Nakba

NAKBA : arabic word meaning « disaster ». It describes the most tragic event in the history of Palestinian people, driven from their land during the creation of the state of Israel in 1948.


The movie was shot in an ancient palestinian refugee camp called « Ein El Sultan » and also in a jordanian military camp, both located near the city of Jericho in Cisjordania.


Ein El Sultan was initially built to give a shelter to the Palestinians thrown out of their lands and homes after the division of Palestine into two different countries : Israel and Palestine.
After the « Six-Day War » in 1967, Israel annexed Cisjordania. The inhabitants of the camp are forced to exile again to other refugee camps in Lebanon, Jordan, Syria…


The ancient jordanian military base is occupied by the Israeli army and used as a training camp against the new kind of war emerging : the Intifada.


Like the archeologist, the movie deciphers the iconography of the signs engraved and fossilized on the walls, by scratching them in order to reveal their memory. Mankind always imprinted History on walls, leaving a visual heritage of his existence.
Later on, the refugee camp was totally destroyed. The Israeli army feared to see the camp becoming a symbol of resistance for the palestinian people.

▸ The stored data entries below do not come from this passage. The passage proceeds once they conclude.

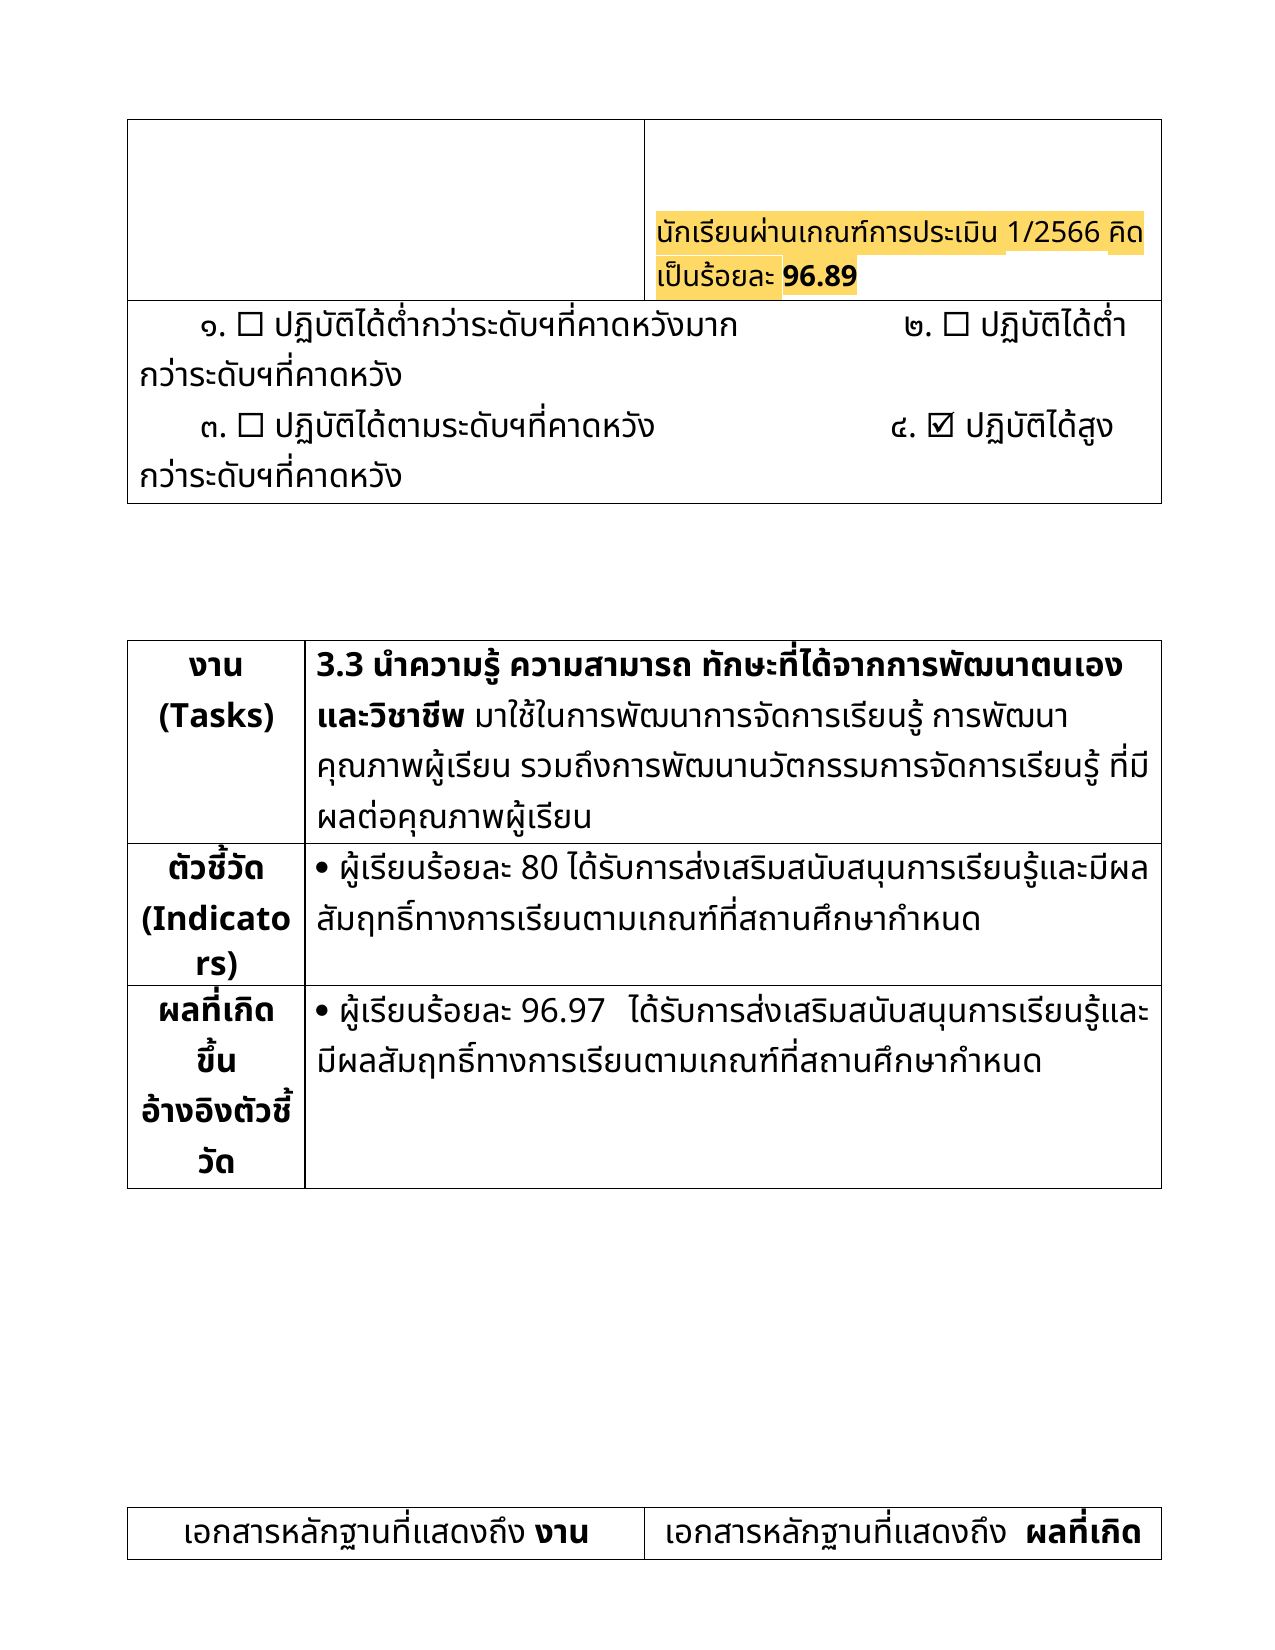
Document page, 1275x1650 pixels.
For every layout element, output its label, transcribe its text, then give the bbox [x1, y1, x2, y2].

table_cell ๑. ปฏิบัติได้ต่ำกว่าระดับฯที่คาดหวังมาก ๒. ปฏิบัติได้ต่ำกว่าระดับฯที่คาดหวัง ๓. ปฏิบัติได้ตามระดับฯที่คาดหวัง ๔. ปฏิบัติได้สูงกว่าระดับฯที่คาดหวัง [128, 301, 1161, 503]
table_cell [645, 120, 1161, 300]
table_header 3.3 นำความรู้ ความสามารถ ทักษะที่ได้จากการพัฒนาตนเอง และวิชาชีพ มาใช้ในการพัฒนาการจัดการเรียนรู้ การพัฒนาคุณภาพผู้เรียน รวมถึงการพัฒนานวัตกรรมการจัดการเรียนรู้ ที่มีผลต่อคุณภาพผู้เรียน [306, 641, 1161, 843]
table_cell ผู้เรียนร้อยละ 96.97 ได้รับการส่งเสริมสนับสนุนการเรียนรู้และมีผลสัมฤทธิ์ทางการเรียนตามเกณฑ์ที่สถานศึกษากำหนด [306, 986, 1161, 1188]
table_cell [128, 120, 644, 300]
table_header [645, 1508, 1161, 1558]
table_cell ผู้เรียนร้อยละ 80 ได้รับการส่งเสริมสนับสนุนการเรียนรู้และมีผลสัมฤทธิ์ทางการเรียนตามเกณฑ์ที่สถานศึกษากำหนด [306, 844, 1161, 985]
table_cell ตัวชี้วัด (Indicators) [128, 844, 304, 985]
table_cell ผลที่เกิดขึ้น อ้างอิงตัวชี้วัด [128, 986, 304, 1188]
table_header งาน (Tasks) [128, 641, 304, 843]
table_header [128, 1508, 644, 1558]
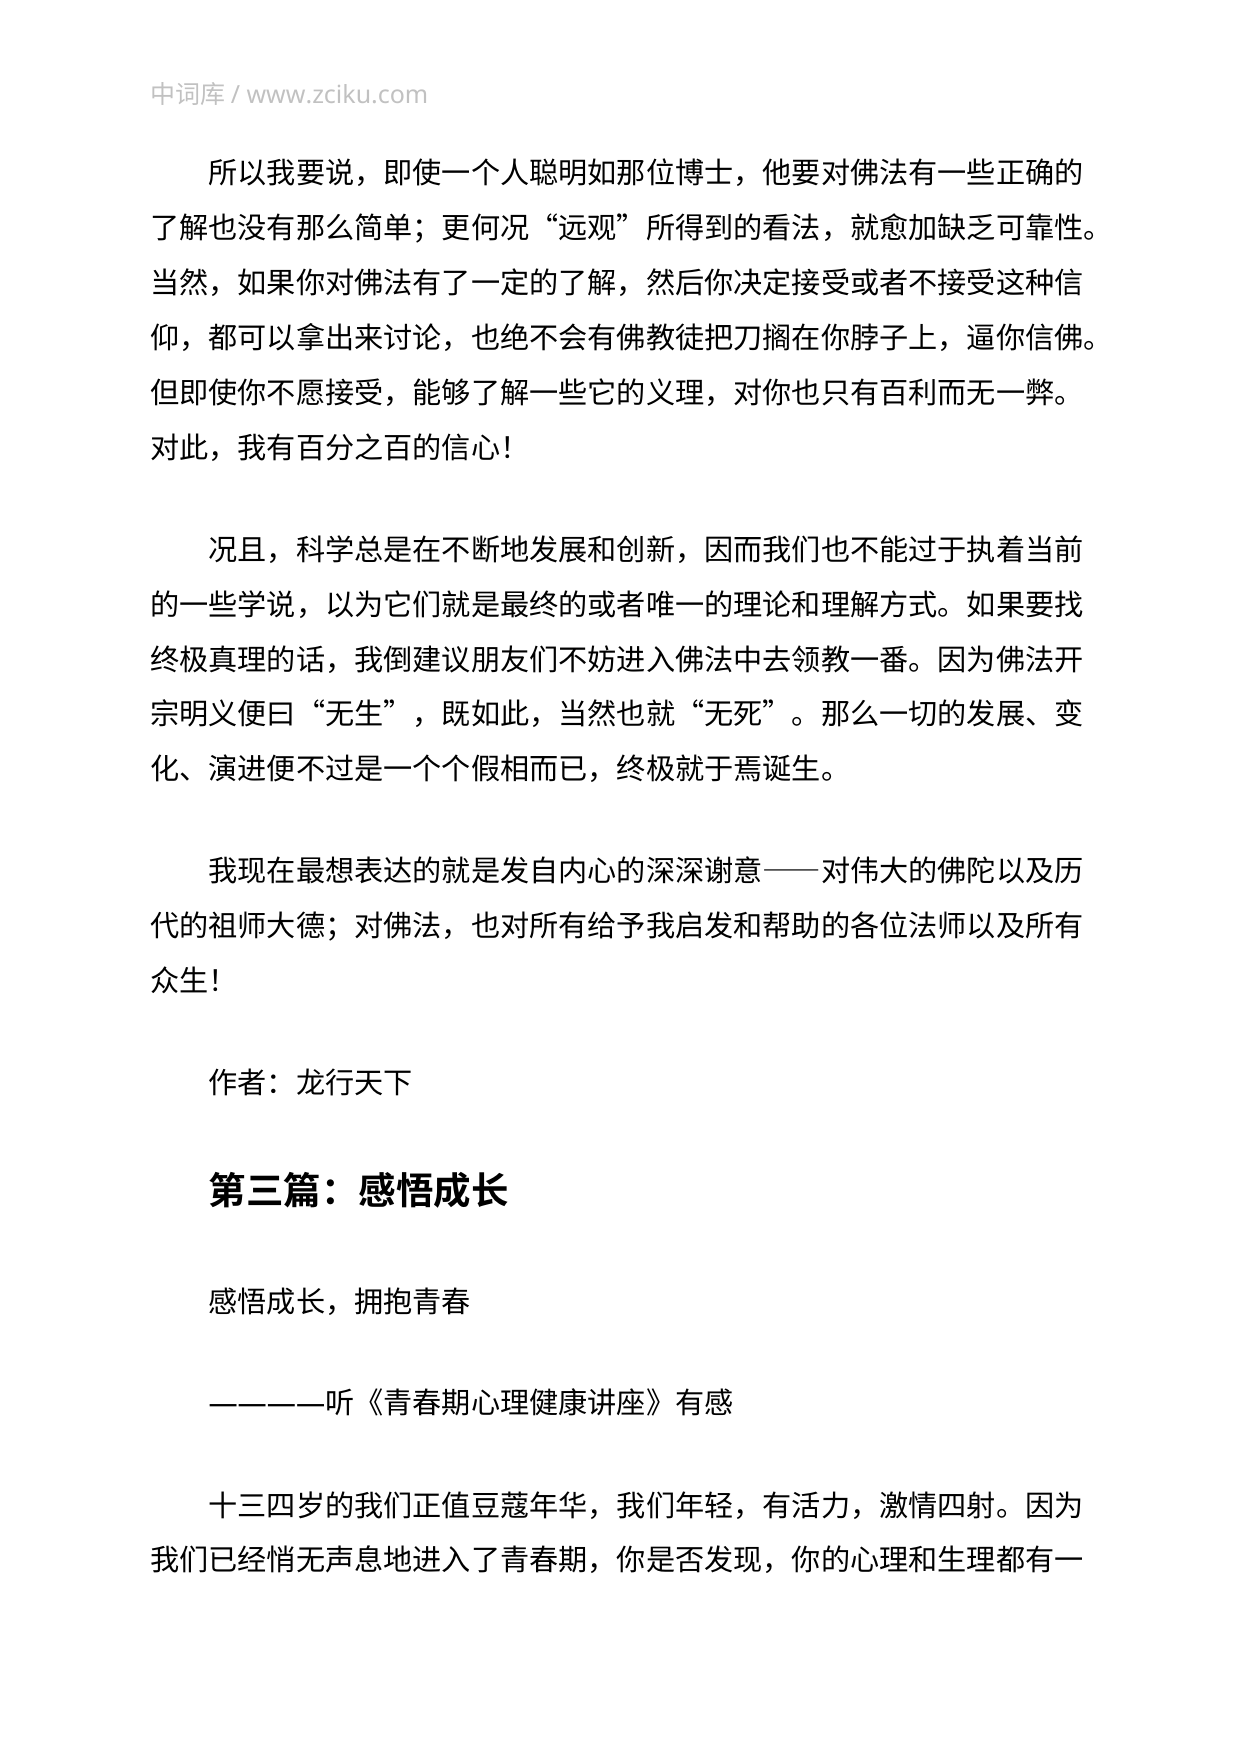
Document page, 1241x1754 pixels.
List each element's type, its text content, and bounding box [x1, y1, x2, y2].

text 我现在最想表达的就是发自内心的深深谢意——对伟大的佛陀以及历代的祖师大德；对佛法，也对所有给予我启发和帮助的各位法师以及所有众生！ [150, 848, 1090, 1000]
text 感悟成长，拥抱青春 [150, 1278, 1090, 1321]
text 况且，科学总是在不断地发展和创新，因而我们也不能过于执着当前的一些学说，以为它们就是最终的或者唯一的理论和理解方式。如果要找终极真理的话，我倒建议朋友们不妨进入佛法中去领教一番。因为佛法开宗明义便曰“无生”，既如此，当然也就“无死”。那么一切的发展、变化、演进便不过是一个个假相而已，终极就于焉诞生。 [150, 526, 1090, 788]
text 作者：龙行天下 [150, 1059, 1090, 1101]
text ————听《青春期心理健康讲座》有感 [150, 1380, 1090, 1422]
text 第三篇：感悟成长 [150, 1161, 1090, 1215]
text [150, 1482, 1090, 1579]
text 所以我要说，即使一个人聪明如那位博士，他要对佛法有一些正确的了解也没有那么简单；更何况“远观”所得到的看法，就愈加缺乏可靠性。当然，如果你对佛法有了一定的了解，然后你决定接受或者不接受这种信仰，都可以拿出来讨论，也绝不会有佛教徒把刀搁在你脖子上，逼你信佛。但即使你不愿接受，能够了解一些它的义理，对你也只有百利而无一弊。对此，我有百分之百的信心！ [150, 150, 1090, 467]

“There is a thing stronger than all the arms of the world, it is an idea from which time came”
(Victor Hugo)

Film



I have spent many years in Israel and took my share in the Peace Movement "Shalom Akshav" for the recognition of a palestinian state. From my experience, I have been convinced that the major problem on the path of a real understanding of this situation remains the overflow of political speeches from both sides.

Thus, as a film director and painter, my challenge was to make a movie where the speech (the speaking, the voices) would be totally absent, charging the only visual with a mission to reveal reality and allow emotions to free themselves from rationality,and offer an aesthetic language appropiate to tell the sadness of an deracinated people.

Because of these personal choices, and the fact that most of the works done on this conflict choose the narrative-documentary style, I am aware that getting in this movie demands a participative effort.
I would like to thanks you for this prize and especially for your unused approach to understand this unconvencional film.

Can beauty express suffering? Only the author's honesty can reconcile thisparadox.
The symbolic freedom of experimental cinema prevails over the narration by desintegrating time and space a new language of abstraction inherent to the image is created,,this was my challenge.